[Assigned task] The reply should consist of every entry, repeated exactly.

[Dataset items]
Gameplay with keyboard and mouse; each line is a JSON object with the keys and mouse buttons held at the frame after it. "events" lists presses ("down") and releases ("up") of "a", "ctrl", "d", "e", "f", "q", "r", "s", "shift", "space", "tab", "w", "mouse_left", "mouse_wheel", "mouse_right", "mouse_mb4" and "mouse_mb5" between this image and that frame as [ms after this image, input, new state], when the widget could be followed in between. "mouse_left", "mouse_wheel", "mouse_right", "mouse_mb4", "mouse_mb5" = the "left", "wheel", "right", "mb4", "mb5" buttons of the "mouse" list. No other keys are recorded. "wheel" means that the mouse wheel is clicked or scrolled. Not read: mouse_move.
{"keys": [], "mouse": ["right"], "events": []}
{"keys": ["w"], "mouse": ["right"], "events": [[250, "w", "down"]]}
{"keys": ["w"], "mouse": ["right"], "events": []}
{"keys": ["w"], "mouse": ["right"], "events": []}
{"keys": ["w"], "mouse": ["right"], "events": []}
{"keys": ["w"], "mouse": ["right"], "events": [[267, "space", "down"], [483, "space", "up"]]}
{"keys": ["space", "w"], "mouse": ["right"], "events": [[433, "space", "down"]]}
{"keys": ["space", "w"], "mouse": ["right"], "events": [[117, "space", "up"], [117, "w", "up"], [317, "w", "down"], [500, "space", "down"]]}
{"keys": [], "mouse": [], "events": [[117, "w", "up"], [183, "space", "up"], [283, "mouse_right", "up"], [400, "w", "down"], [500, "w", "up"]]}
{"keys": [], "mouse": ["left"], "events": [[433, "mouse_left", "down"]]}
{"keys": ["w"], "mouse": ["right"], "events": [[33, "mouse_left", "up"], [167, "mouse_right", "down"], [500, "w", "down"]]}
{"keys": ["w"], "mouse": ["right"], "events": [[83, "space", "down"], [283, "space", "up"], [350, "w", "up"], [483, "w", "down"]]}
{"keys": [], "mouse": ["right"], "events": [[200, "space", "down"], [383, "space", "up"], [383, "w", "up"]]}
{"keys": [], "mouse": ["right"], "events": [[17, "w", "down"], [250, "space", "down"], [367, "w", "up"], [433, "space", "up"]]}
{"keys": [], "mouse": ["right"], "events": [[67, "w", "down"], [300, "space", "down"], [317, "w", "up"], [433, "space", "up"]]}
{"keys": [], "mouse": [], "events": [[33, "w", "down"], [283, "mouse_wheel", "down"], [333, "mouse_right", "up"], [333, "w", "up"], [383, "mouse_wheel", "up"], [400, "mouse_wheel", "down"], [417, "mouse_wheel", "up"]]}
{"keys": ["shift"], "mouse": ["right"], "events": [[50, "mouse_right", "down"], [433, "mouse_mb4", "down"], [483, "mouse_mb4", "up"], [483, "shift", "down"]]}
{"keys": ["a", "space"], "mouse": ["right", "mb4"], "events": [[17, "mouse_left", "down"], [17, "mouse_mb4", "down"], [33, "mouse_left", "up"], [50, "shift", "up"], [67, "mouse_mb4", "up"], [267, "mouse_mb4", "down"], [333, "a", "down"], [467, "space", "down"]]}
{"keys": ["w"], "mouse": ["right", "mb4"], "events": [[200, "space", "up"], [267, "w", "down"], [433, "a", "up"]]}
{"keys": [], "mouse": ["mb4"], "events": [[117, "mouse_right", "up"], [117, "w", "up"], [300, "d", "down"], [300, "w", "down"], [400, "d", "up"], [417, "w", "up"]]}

[Task solution]
Gameplay with keyboard and mouse; each line is a JSON object with the keys and mouse buttons held at the frame after it. "events" lists presses ("down") and releases ("up") of "a", "ctrl", "d", "e", "f", "q", "r", "s", "shift", "space", "tab", "w", "mouse_left", "mouse_wheel", "mouse_right", "mouse_mb4" and "mouse_mb5" between this image and that frame as [ms after this image, input, new state], when the widget could be followed in between. "mouse_left", "mouse_wheel", "mouse_right", "mouse_mb4", "mouse_mb5" = the "left", "wheel", "right", "mb4", "mb5" buttons of the "mouse" list. No other keys are recorded. "wheel" means that the mouse wheel is clicked or scrolled. Not read: mouse_move.
{"keys": [], "mouse": ["right"], "events": []}
{"keys": ["w"], "mouse": ["right"], "events": [[250, "w", "down"]]}
{"keys": ["w"], "mouse": ["right"], "events": []}
{"keys": ["w"], "mouse": ["right"], "events": []}
{"keys": ["w"], "mouse": ["right"], "events": []}
{"keys": ["w"], "mouse": ["right"], "events": [[267, "space", "down"], [483, "space", "up"]]}
{"keys": ["space", "w"], "mouse": ["right"], "events": [[433, "space", "down"]]}
{"keys": ["space", "w"], "mouse": ["right"], "events": [[117, "space", "up"], [117, "w", "up"], [317, "w", "down"], [500, "space", "down"]]}
{"keys": [], "mouse": [], "events": [[117, "w", "up"], [183, "space", "up"], [283, "mouse_right", "up"], [400, "w", "down"], [500, "w", "up"]]}
{"keys": [], "mouse": ["left"], "events": [[433, "mouse_left", "down"]]}
{"keys": ["w"], "mouse": ["right"], "events": [[33, "mouse_left", "up"], [167, "mouse_right", "down"], [500, "w", "down"]]}
{"keys": ["w"], "mouse": ["right"], "events": [[83, "space", "down"], [283, "space", "up"], [350, "w", "up"], [483, "w", "down"]]}
{"keys": [], "mouse": ["right"], "events": [[200, "space", "down"], [383, "space", "up"], [383, "w", "up"]]}
{"keys": [], "mouse": ["right"], "events": [[17, "w", "down"], [250, "space", "down"], [367, "w", "up"], [433, "space", "up"]]}
{"keys": [], "mouse": ["right"], "events": [[67, "w", "down"], [300, "space", "down"], [317, "w", "up"], [433, "space", "up"]]}
{"keys": [], "mouse": [], "events": [[33, "w", "down"], [283, "mouse_wheel", "down"], [333, "mouse_right", "up"], [333, "w", "up"], [383, "mouse_wheel", "up"], [400, "mouse_wheel", "down"], [417, "mouse_wheel", "up"]]}
{"keys": ["shift"], "mouse": ["right"], "events": [[50, "mouse_right", "down"], [433, "mouse_mb4", "down"], [483, "mouse_mb4", "up"], [483, "shift", "down"]]}
{"keys": ["a", "space"], "mouse": ["right", "mb4"], "events": [[17, "mouse_left", "down"], [17, "mouse_mb4", "down"], [33, "mouse_left", "up"], [50, "shift", "up"], [67, "mouse_mb4", "up"], [267, "mouse_mb4", "down"], [333, "a", "down"], [467, "space", "down"]]}
{"keys": ["w"], "mouse": ["right", "mb4"], "events": [[200, "space", "up"], [267, "w", "down"], [433, "a", "up"]]}
{"keys": [], "mouse": ["mb4"], "events": [[117, "mouse_right", "up"], [117, "w", "up"], [300, "d", "down"], [300, "w", "down"], [400, "d", "up"], [417, "w", "up"]]}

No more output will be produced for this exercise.